For children, they can start identifying what they are nervous about now and “training” their radical acceptance muscles. If your child is nervous about seeing their friends after falling out of touch during the pandemic, he or she can wade into those nerves. You can help your child by suggesting he sends a text message to an old friend. Then, you can sit with him and talk about whatever emotions crop up as he waits for a reply. Finally, validate that he made it through the discomfort after it passes. Remember, the goal is not to dispel emotions like anxiety. The goal is for your child to acknowledge the emotion, label how it feels in their body, and gain confidence in their ability to come out the other side okay. The next day or week, perhaps, you could venture a phone call to that same friend. 
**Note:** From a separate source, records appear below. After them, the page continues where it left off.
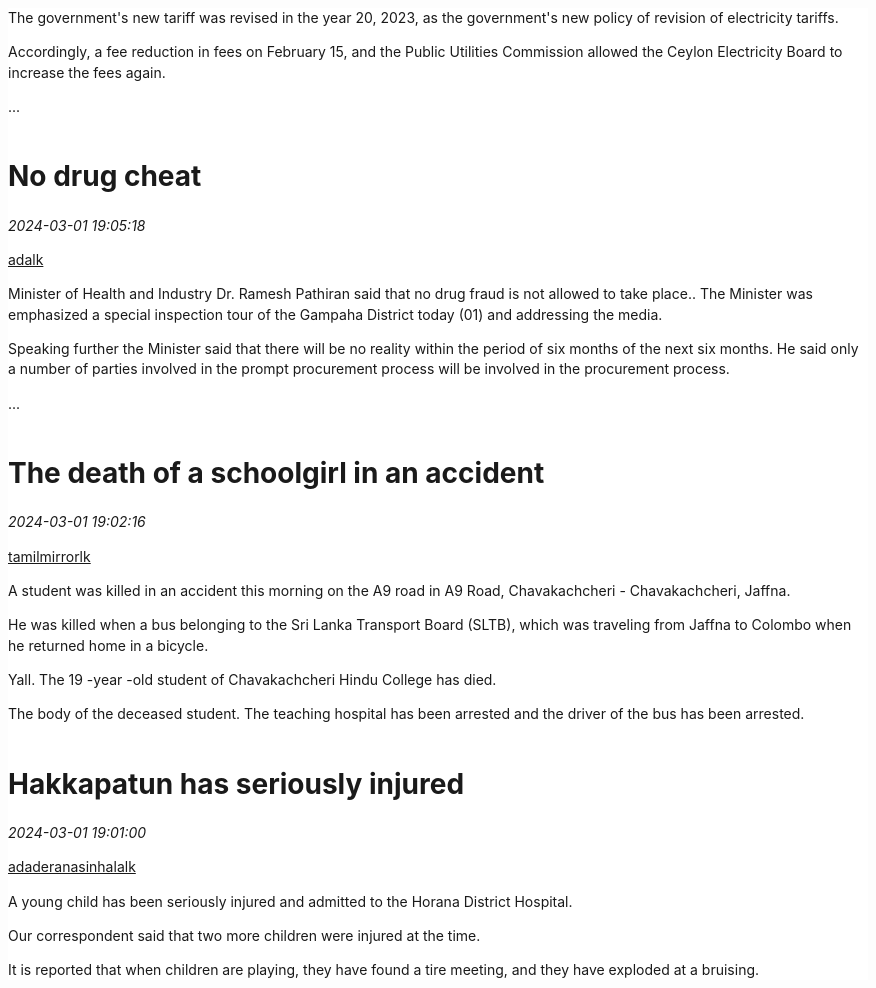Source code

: The government's new tariff was revised in the year 20, 2023, as the government's new policy of revision of electricity tariffs.

Accordingly, a fee reduction in fees on February 15, and the Public Utilities Commission allowed the Ceylon Electricity Board to increase the fees again.

...



# No drug cheat

*2024-03-01 19:05:18*

[adalk](https://www.ada.lk/breaking_news/කිසිම-ඖෂධ-වංචාවකට-ඉඩක්-නෑ/11-408378)

Minister of Health and Industry Dr. Ramesh Pathiran said that no drug fraud is not allowed to take place.. The Minister was emphasized a special inspection tour of the Gampaha District today (01) and addressing the media.

Speaking further the Minister said that there will be no reality within the period of six months of the next six months. He said only a number of parties involved in the prompt procurement process will be involved in the procurement process.

...



# The death of a schoolgirl in an accident

*2024-03-01 19:02:16*

[tamilmirrorlk](https://www.tamilmirror.lk/யாழ்ப்பாணம்/விபத்தில்-பாடசாலை-மாணவன்-மரணம்/71-334058)

A student was killed in an accident this morning on the A9 road in A9 Road, Chavakachcheri - Chavakachcheri, Jaffna.

He was killed when a bus belonging to the Sri Lanka Transport Board (SLTB), which was traveling from Jaffna to Colombo when he returned home in a bicycle.

Yall. The 19 -year -old student of Chavakachcheri Hindu College has died.

The body of the deceased student. The teaching hospital has been arrested and the driver of the bus has been arrested.



# Hakkapatun has seriously injured

*2024-03-01 19:01:00*

[adaderanasinhalalk](http://sinhala.adaderana.lk/news/194019)

A young child has been seriously injured and admitted to the Horana District Hospital.

Our correspondent said that two more children were injured at the time.

It is reported that when children are playing, they have found a tire meeting, and they have exploded at a bruising.
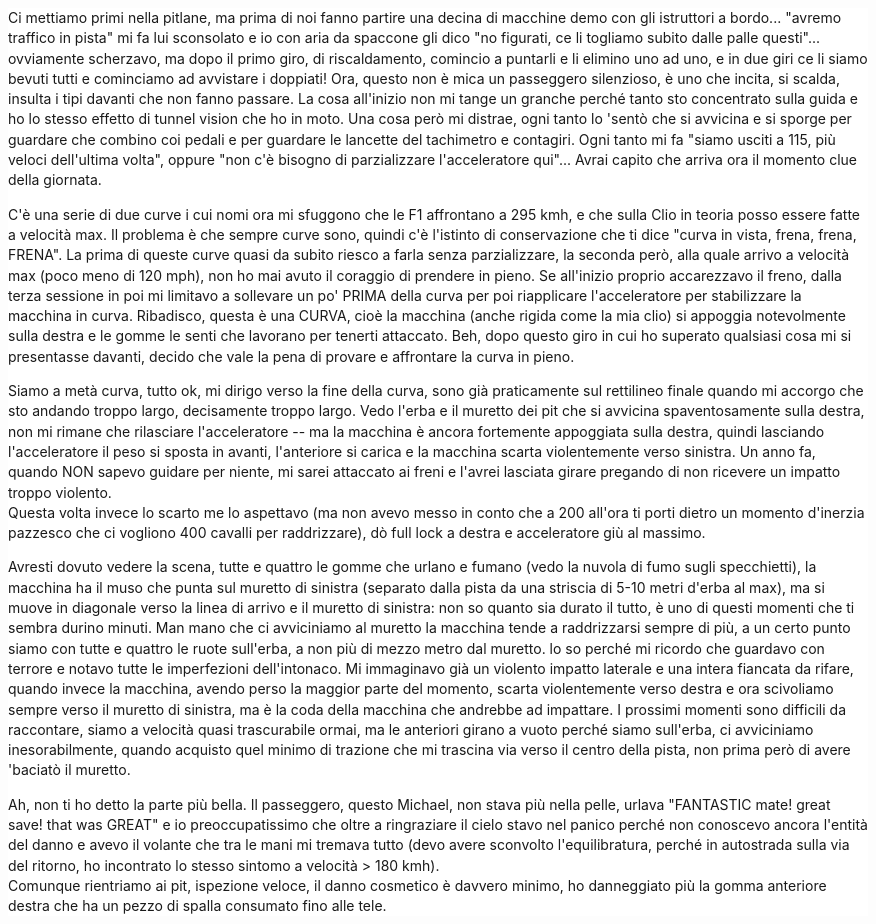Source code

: Ci mettiamo primi nella pitlane, ma prima di noi fanno partire una decina di macchine demo con gli istruttori a bordo... "avremo traffico in pista" mi fa lui sconsolato e io con aria da spaccone gli dico "no figurati, ce li togliamo subito dalle palle questi"... ovviamente scherzavo, ma dopo il primo giro, di riscaldamento, comincio a puntarli e li elimino uno ad uno, e in due giri ce li siamo bevuti tutti e cominciamo ad avvistare i doppiati! Ora, questo non è mica un passeggero silenzioso, è uno che incita, si scalda, insulta i tipi davanti che non fanno passare. La cosa all'inizio non mi tange un granche perché tanto sto concentrato sulla guida e ho lo stesso effetto di tunnel vision che ho in moto. Una cosa però mi distrae, ogni tanto lo 'sentò che si avvicina e si sporge per guardare che combino coi pedali e per guardare le lancette del tachimetro e contagiri. Ogni tanto mi fa "siamo usciti a 115, più veloci dell'ultima volta", oppure "non c'è bisogno di parzializzare l'acceleratore qui"... Avrai capito che arriva ora il momento clue della giornata.  
  
C'è una serie di due curve i cui nomi ora mi sfuggono che le F1 affrontano a 295 kmh, e che sulla Clio in teoria posso essere fatte a velocità max. Il problema è che sempre curve sono, quindi c'è l'istinto di conservazione che ti dice "curva in vista, frena, frena, FRENA". La prima di queste curve quasi da subito riesco a farla senza parzializzare, la seconda però, alla quale arrivo a velocità max (poco meno di 120 mph), non ho mai avuto il coraggio di prendere in pieno. Se all'inizio proprio accarezzavo il freno, dalla terza sessione in poi mi limitavo a sollevare un po' PRIMA della curva per poi riapplicare l'acceleratore per stabilizzare la macchina in curva. Ribadisco, questa è una CURVA, cioè la macchina (anche rigida come la mia clio) si appoggia notevolmente sulla destra e le gomme le senti che lavorano per tenerti attaccato. Beh, dopo questo giro in cui ho superato qualsiasi cosa mi si presentasse davanti, decido che vale la pena di provare e affrontare la curva in pieno.  
  
Siamo a metà curva, tutto ok, mi dirigo verso la fine della curva, sono già praticamente sul rettilineo finale quando mi accorgo che sto andando troppo largo, decisamente troppo largo. Vedo l'erba e il muretto dei pit che si avvicina spaventosamente sulla destra, non mi rimane che rilasciare l'acceleratore -- ma la macchina è ancora fortemente appoggiata sulla destra, quindi lasciando l'acceleratore il peso si sposta in avanti, l'anteriore si carica e la macchina scarta violentemente verso sinistra. Un anno fa, quando NON sapevo guidare per niente, mi sarei attaccato ai freni e l'avrei lasciata girare pregando di non ricevere un impatto troppo violento.  
Questa volta invece lo scarto me lo aspettavo (ma non avevo messo in conto che a 200 all'ora ti porti dietro un momento d'inerzia pazzesco che ci vogliono 400 cavalli per raddrizzare), dò full lock a destra e acceleratore giù al massimo.  
  
Avresti dovuto vedere la scena, tutte e quattro le gomme che urlano e fumano (vedo la nuvola di fumo sugli specchietti), la macchina ha il muso che punta sul muretto di sinistra (separato dalla pista da una striscia di 5-10 metri d'erba al max), ma si muove in diagonale verso la linea di arrivo e il muretto di sinistra: non so quanto sia durato il tutto, è uno di questi momenti che ti sembra durino minuti. Man mano che ci avviciniamo al muretto la macchina tende a raddrizzarsi sempre di più, a un certo punto siamo con tutte e quattro le ruote sull'erba, a non più di mezzo metro dal muretto. lo so perché mi ricordo che guardavo con terrore e notavo tutte le imperfezioni dell'intonaco. Mi immaginavo già un violento impatto laterale e una intera fiancata da rifare, quando invece la macchina, avendo perso la maggior parte del momento, scarta violentemente verso destra e ora scivoliamo sempre verso il muretto di sinistra, ma è la coda della macchina che andrebbe ad impattare. I prossimi momenti sono difficili da raccontare, siamo a velocità quasi trascurabile ormai, ma le anteriori girano a vuoto perché siamo sull'erba, ci avviciniamo inesorabilmente, quando acquisto quel minimo di trazione che mi trascina via verso il centro della pista, non prima però di avere 'baciatò il muretto.  
  
  
Ah, non ti ho detto la parte più bella. Il passeggero, questo Michael, non stava più nella pelle, urlava "FANTASTIC mate! great save! that was GREAT" e io preoccupatissimo che oltre a ringraziare il cielo stavo nel panico perché non conoscevo ancora l'entità del danno e avevo il volante che tra le mani mi tremava tutto (devo avere sconvolto l'equilibratura, perché in autostrada sulla via del ritorno, ho incontrato lo stesso sintomo a velocità > 180 kmh).  
Comunque rientriamo ai pit, ispezione veloce, il danno cosmetico è davvero minimo, ho danneggiato più la gomma anteriore destra che ha un pezzo di spalla consumato fino alle tele.  
  
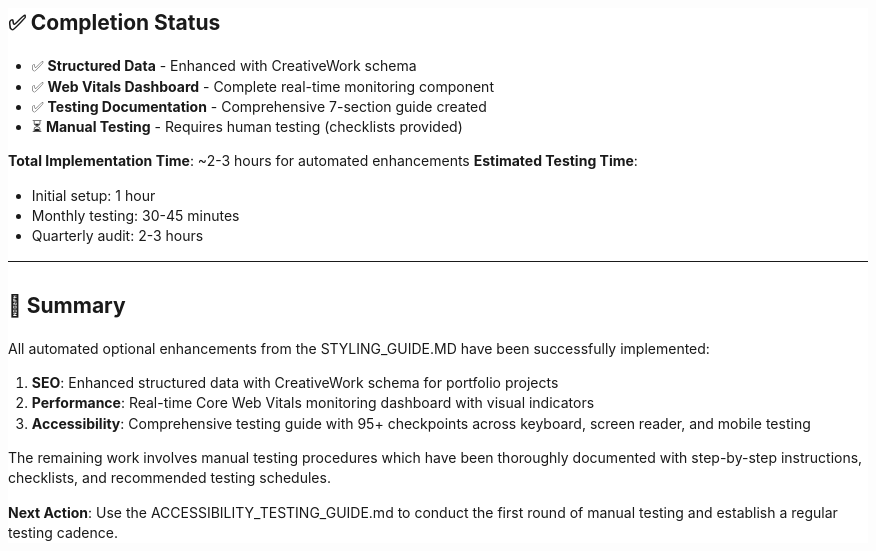 
## ✅ Completion Status

- ✅ **Structured Data** - Enhanced with CreativeWork schema
- ✅ **Web Vitals Dashboard** - Complete real-time monitoring component
- ✅ **Testing Documentation** - Comprehensive 7-section guide created
- ⏳ **Manual Testing** - Requires human testing (checklists provided)

**Total Implementation Time**: ~2-3 hours for automated enhancements
**Estimated Testing Time**:
- Initial setup: 1 hour
- Monthly testing: 30-45 minutes
- Quarterly audit: 2-3 hours

---

## 🎉 Summary

All automated optional enhancements from the STYLING_GUIDE.MD have been successfully implemented:

1. **SEO**: Enhanced structured data with CreativeWork schema for portfolio projects
2. **Performance**: Real-time Core Web Vitals monitoring dashboard with visual indicators
3. **Accessibility**: Comprehensive testing guide with 95+ checkpoints across keyboard, screen reader, and mobile testing

The remaining work involves manual testing procedures which have been thoroughly documented with step-by-step instructions, checklists, and recommended testing schedules.

**Next Action**: Use the ACCESSIBILITY_TESTING_GUIDE.md to conduct the first round of manual testing and establish a regular testing cadence.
For parents, watching your child deal with uncomfortable emotions can kick up your own difficult emotions! Use this as an opportunity to model radical acceptance. Try to quiet your own impulse to swoop in and save them from their nerves, sadnesses, or anxieties. Sit with your child while both of you recognize what you are feeling and talk through the strength of letting it be until it passes. Passyn tells parents to “shift the focus away from trying to feel less of the uncomfortable feeling and more toward acknowledging the feeling and not needing to do anything about it or in response to it.” She reminds parents to sit with their child and tell them that feelings can simultaneously “be scary and not harmful.”

By practicing radical acceptance, we learn that our itches might not feel good, but they also are not going to cause us permanent harm. We learn that by staying, the fear-driven need to get rid of them (along with that feeling of spiraling into anxiety) wanes. Eventually, we become radical acceptance warriors, able to allow ourselves the gift of a rich emotional life — one that makes space for both the pleasant and the unpleasant.